The price for this package: 94 times revenue. The accumulated deficit: $41.3 billion. The Q1 net loss: $4.28 billion. The cash burn: $9 billion in a single quarter. The contractual obligations: $25.45 billion, 95% due within two years. And the governance: no independent board requirement, no way to remove the CEO, and charter language that permits the CEO to compete with the company using your capital.
At Wealth Engine Pro, we evaluate companies based on what the numbers say, not what the marketing says.

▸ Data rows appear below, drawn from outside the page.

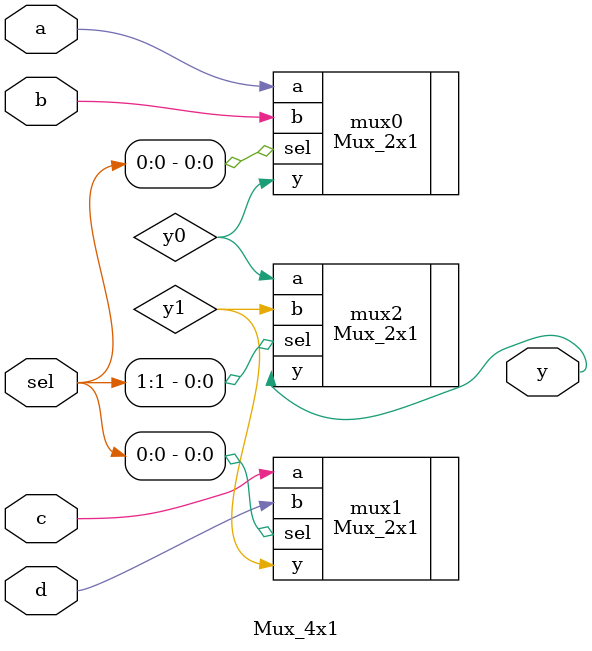
<source format=sv>

module Mux_4x1 (
    input wire a,
    input wire b,
    input wire c,
    input wire d,
    input wire [1:0] sel,
    output wire y
);
    wire y0, y1;

    // First level of multiplexing
    Mux_2x1 mux0 (
        .a(a),
        .b(b),
        .sel(sel[0]),
        .y(y0)
    );

    Mux_2x1 mux1 (
        .a(c),
        .b(d),
        .sel(sel[0]),
        .y(y1)
    );

    // Second level of multiplexing
    Mux_2x1 mux2 (
        .a(y0),
        .b(y1),
        .sel(sel[1]),
        .y(y)
    );
    
endmodule
</source>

The SpaceX S-1 contains both. The marketing says this is a once-in-a-generation opportunity to own the future of space, AI, and connectivity. The numbers say this is a satellite internet company with a profitable core business, an AI division burning cash at an accelerating rate, declining per-subscriber revenue, and a governance structure that makes public shareholders passengers, not participants. Both of those things are true. Which one you pay attention to determines which kind of investor you are.